Book Review: “The Monsanto Papers”

“The Monsanto Papers: Deadly Secrets, Corporate Corruption, and One Man’s Search for Justice” by investigative journalist Carey Gillam covers the 2018 jury trial of Dewayne Johnson v. Monsanto Company. The plaintiff, known to friends and family as Lee, alleged to have developed a rare type of non-Hodgkin lymphoma as a direct result of using Monsanto’s Ranger Pro, a glyphosate-based herbicide. While Johnson is just one of many plaintiffs, more than 50,000, who sought damages from the corporation in a national Monsanto Roundup mass tort litigation coordinated by lawyers from across the country, he had the distinction of being the first to see his day in court.

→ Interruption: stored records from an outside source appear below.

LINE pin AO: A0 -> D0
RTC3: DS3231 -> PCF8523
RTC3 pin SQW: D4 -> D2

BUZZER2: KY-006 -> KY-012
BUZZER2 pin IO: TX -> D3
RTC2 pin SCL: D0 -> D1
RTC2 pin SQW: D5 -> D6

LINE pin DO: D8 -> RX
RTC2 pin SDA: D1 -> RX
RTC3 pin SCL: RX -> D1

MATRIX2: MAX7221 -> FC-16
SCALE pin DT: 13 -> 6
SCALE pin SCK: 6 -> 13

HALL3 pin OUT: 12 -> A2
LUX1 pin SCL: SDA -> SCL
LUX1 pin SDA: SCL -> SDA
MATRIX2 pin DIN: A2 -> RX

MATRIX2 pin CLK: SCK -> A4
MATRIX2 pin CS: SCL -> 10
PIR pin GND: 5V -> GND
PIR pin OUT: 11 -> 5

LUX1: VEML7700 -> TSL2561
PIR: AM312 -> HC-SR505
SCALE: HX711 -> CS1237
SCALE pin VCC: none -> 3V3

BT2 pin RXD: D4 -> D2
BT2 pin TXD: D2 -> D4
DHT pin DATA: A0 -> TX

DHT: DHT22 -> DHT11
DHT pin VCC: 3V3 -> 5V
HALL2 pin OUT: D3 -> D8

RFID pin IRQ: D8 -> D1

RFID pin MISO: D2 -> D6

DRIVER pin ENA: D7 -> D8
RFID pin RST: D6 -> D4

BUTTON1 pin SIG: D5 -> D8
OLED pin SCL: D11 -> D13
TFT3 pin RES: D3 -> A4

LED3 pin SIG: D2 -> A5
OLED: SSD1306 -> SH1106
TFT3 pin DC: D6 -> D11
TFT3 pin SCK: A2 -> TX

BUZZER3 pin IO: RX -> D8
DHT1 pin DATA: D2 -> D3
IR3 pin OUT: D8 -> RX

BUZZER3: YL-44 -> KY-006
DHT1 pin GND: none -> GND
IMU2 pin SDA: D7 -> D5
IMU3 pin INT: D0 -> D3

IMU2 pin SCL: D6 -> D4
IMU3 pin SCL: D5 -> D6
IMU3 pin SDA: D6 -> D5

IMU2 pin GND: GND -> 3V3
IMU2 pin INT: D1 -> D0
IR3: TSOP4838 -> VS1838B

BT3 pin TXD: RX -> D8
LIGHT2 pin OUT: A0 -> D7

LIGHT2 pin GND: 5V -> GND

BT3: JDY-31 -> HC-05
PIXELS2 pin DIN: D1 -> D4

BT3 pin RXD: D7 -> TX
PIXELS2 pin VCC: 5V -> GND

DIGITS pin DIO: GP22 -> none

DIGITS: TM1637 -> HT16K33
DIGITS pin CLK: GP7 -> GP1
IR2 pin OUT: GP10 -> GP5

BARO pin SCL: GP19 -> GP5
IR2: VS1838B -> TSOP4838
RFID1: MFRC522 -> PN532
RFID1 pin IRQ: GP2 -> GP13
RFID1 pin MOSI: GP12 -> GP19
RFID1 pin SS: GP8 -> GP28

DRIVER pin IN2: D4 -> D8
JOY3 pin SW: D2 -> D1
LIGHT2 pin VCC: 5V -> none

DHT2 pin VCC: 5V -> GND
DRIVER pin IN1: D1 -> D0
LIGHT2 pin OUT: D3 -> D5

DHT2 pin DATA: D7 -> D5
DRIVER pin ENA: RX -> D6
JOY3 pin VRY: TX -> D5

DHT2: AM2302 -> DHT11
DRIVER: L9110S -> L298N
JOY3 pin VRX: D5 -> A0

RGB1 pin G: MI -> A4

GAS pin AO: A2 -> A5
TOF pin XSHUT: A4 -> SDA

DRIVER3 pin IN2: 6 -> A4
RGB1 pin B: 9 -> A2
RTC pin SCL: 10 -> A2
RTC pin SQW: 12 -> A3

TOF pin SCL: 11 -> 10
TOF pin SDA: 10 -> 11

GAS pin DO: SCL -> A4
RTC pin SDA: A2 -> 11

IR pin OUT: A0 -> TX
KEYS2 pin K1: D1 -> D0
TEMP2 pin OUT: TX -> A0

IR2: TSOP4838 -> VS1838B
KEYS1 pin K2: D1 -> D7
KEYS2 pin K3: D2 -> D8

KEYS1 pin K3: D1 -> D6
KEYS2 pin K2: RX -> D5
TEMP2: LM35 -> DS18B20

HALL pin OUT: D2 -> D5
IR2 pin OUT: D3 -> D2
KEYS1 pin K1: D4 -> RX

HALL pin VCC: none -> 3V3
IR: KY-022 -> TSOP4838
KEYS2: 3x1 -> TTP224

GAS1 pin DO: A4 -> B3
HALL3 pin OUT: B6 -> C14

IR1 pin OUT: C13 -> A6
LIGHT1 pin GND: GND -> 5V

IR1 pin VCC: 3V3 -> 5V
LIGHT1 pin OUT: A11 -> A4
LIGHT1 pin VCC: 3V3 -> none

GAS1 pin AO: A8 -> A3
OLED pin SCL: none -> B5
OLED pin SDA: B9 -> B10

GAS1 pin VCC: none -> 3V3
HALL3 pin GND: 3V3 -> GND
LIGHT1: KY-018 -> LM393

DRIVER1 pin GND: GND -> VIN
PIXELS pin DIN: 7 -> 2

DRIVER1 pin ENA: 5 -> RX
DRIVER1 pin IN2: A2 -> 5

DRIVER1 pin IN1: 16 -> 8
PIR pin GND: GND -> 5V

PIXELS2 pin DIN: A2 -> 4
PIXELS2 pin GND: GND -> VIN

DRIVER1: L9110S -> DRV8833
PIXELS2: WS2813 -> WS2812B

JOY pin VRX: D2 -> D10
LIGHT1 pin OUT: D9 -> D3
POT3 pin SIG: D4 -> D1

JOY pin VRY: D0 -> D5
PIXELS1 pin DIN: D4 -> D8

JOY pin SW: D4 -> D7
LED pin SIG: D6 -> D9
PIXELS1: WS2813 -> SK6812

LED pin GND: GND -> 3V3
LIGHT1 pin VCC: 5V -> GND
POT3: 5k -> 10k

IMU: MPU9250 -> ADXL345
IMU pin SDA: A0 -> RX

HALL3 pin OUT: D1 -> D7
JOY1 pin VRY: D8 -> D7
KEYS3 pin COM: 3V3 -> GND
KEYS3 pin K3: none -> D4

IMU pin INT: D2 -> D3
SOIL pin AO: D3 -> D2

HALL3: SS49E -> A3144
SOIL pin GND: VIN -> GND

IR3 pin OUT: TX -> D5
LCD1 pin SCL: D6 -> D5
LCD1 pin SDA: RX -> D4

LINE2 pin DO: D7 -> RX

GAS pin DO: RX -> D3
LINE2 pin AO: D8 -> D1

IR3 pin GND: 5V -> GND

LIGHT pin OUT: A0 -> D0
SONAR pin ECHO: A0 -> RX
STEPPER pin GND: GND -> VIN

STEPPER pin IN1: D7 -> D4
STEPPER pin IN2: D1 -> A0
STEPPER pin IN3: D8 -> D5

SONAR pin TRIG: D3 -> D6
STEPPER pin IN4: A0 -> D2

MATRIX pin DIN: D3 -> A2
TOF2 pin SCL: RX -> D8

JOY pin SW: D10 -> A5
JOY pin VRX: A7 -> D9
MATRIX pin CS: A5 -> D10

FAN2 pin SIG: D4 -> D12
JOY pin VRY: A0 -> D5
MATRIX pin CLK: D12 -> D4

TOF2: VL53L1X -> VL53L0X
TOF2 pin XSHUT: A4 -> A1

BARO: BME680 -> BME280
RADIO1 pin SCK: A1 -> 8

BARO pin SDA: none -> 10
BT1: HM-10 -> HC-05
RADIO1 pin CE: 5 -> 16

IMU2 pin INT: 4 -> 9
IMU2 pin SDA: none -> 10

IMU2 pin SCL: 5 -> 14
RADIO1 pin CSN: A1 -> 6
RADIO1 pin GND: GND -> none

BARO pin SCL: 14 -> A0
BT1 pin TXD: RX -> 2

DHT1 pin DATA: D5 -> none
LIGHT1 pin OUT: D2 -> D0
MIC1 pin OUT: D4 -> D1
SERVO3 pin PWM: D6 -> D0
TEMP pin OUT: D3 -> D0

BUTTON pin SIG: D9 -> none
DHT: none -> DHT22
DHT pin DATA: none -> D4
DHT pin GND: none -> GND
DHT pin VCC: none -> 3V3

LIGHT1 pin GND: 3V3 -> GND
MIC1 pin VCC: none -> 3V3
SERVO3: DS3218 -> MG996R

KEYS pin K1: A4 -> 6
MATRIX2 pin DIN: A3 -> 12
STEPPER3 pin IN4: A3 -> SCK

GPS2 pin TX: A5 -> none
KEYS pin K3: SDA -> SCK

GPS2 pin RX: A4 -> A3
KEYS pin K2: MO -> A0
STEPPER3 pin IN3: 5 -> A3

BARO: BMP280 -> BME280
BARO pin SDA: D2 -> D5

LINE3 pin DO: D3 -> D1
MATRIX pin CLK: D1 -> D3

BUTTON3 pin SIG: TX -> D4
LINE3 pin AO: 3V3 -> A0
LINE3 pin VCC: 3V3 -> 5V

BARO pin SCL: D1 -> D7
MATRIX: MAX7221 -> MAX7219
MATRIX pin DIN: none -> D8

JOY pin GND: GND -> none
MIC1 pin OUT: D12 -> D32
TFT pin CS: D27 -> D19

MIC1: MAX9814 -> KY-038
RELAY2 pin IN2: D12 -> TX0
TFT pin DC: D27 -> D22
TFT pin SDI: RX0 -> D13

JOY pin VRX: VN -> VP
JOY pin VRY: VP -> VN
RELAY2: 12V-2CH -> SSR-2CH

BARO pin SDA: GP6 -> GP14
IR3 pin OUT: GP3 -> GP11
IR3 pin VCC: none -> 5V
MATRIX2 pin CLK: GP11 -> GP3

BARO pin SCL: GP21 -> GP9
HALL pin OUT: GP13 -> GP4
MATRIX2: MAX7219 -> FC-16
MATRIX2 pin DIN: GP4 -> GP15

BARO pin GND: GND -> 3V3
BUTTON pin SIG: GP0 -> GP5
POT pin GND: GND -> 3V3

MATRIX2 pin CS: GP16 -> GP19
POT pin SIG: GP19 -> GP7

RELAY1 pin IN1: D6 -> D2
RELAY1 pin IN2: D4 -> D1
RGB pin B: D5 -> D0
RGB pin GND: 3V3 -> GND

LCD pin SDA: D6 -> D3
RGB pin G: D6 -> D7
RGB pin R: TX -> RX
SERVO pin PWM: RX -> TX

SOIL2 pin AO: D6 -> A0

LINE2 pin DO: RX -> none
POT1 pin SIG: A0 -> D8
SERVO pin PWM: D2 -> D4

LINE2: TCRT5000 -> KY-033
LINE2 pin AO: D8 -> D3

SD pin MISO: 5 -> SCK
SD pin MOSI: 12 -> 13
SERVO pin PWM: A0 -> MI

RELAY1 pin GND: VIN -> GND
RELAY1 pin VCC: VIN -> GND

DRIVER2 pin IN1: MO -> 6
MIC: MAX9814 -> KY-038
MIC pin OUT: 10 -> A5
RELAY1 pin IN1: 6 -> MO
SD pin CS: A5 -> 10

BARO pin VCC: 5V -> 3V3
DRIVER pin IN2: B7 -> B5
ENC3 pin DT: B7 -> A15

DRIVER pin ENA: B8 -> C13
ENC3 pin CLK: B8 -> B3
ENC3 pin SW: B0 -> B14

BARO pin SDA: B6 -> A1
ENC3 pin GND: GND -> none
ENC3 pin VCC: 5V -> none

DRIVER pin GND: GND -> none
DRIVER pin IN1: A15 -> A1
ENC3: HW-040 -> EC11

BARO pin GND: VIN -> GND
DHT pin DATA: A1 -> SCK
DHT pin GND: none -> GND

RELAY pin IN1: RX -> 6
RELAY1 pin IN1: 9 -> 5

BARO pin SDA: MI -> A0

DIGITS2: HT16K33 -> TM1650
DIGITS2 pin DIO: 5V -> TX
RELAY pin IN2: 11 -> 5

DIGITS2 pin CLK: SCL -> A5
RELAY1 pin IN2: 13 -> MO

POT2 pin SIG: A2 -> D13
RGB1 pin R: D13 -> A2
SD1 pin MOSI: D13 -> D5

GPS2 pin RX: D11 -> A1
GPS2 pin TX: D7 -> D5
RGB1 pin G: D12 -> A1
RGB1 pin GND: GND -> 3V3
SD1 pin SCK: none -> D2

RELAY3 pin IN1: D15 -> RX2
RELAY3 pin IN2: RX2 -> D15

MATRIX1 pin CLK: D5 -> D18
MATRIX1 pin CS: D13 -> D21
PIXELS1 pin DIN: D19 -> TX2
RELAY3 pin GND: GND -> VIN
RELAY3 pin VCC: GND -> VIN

“The Monsanto Papers: Deadly Secrets, Corporate Corruption, and One Man’s Search for Justice”
By Carey Gillam
Island Press, 2021
352 pages, hardcover, $30

Within a year of an accidental dousing of the herbicide, 41-year-old Johnson developed skin lesions which, over the course of another year or so, grew to cover his entire body, from bone-exposing sores on the soles of his feet to scales on his eyelids that, at times, made it hard for him to open his eyes.

Through her adept assemblage of an astonishing amount of research conducted over the course of 5 years, Gillam brings readers into Johnson’s life: We see him enjoying time with his wife and two young sons; in a schoolyard, spraying herbicides with a leaky backpack sprayer; confined to a worn-out sofa in a darkened apartment, immobilized by both the day-to-day struggle of living with the disease and the reality of his terminal diagnosis.

Similarly, during the jury trial held in California, Johnson’s ambitious legal team worked to paint a vivid portrayal of all that Johnson had already lost and stood to lose because of Monsanto’s failure to warn consumers that their glyphosate-based herbicide formulations were probable carcinogens, appealing to the jurors’ humanity while mounting an evidence-based case against the corporation.

Gillam’s account approximates a play-by-play of the trial, and the events leading up to it, and was informed by her exhaustive interviews with lawyers, witnesses, trial jurors, and Johnson and his family. Though Monsanto declined to be interviewed for the book, Gillam included excerpts from video depositions of witnesses, including Monsanto’s lead scientists and medical experts, court transcripts and, most impressively, the corporation’s internal documents. Nicknamed the “Monsanto Papers,” a trove of over two million documents – totaling 15,989,111 pages – was released to the plaintiffs’ lawyers during the discovery process.

Gillam manages to pack the pages of this book with hard-hitting data, adroit scientific summaries and contextualized explanations of the shortcomings of the U.S. court system without miring the narrative. To the contrary, the resulting journalistic feat is cinematic in scope. Readers will be easily swept along by the pacing of a courtroom drama rife with secrets, betrayal and the quest for justice. For anyone who has been following reporting on Monsanto’s toxic legacy, including Gillam’s previous groundbreaking work, “The Monsanto Papers” will continue to shed illumination; for readers unfamiliar with Monsanto, this book is sure to shock you.